== Extracted material

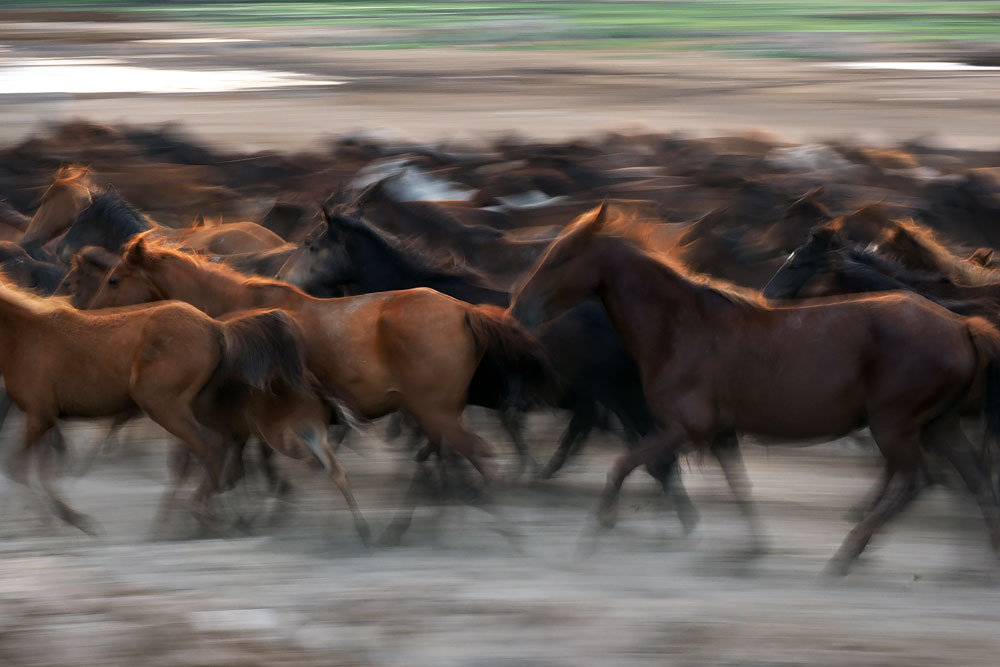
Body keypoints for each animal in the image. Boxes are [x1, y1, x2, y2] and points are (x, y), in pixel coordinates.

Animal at [0, 280, 308, 532]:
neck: (25, 336)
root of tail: (215, 327)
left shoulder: (39, 415)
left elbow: (17, 467)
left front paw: (67, 519)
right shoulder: (45, 417)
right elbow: (40, 469)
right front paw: (63, 517)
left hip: (160, 403)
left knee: (207, 448)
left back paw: (204, 516)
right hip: (198, 406)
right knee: (220, 449)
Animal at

====

● Exercise brief: Nothing but the exact text of the records should appear in your answer, with no pictures. Please write it out.

● Result:
Body keypoints for each animal in the image. Boxes are [x1, y1, x2, y2] and points are (x, y), in pixel coordinates.

Animal at [0, 280, 308, 532]:
neck: (25, 336)
root of tail: (215, 327)
left shoulder: (39, 415)
left elbow: (17, 467)
left front paw: (67, 519)
right shoulder: (45, 417)
right elbow: (40, 469)
right front paw: (63, 517)
left hip: (160, 403)
left knee: (207, 448)
left back paw: (204, 516)
right hip: (198, 406)
right knee: (220, 449)
Animal at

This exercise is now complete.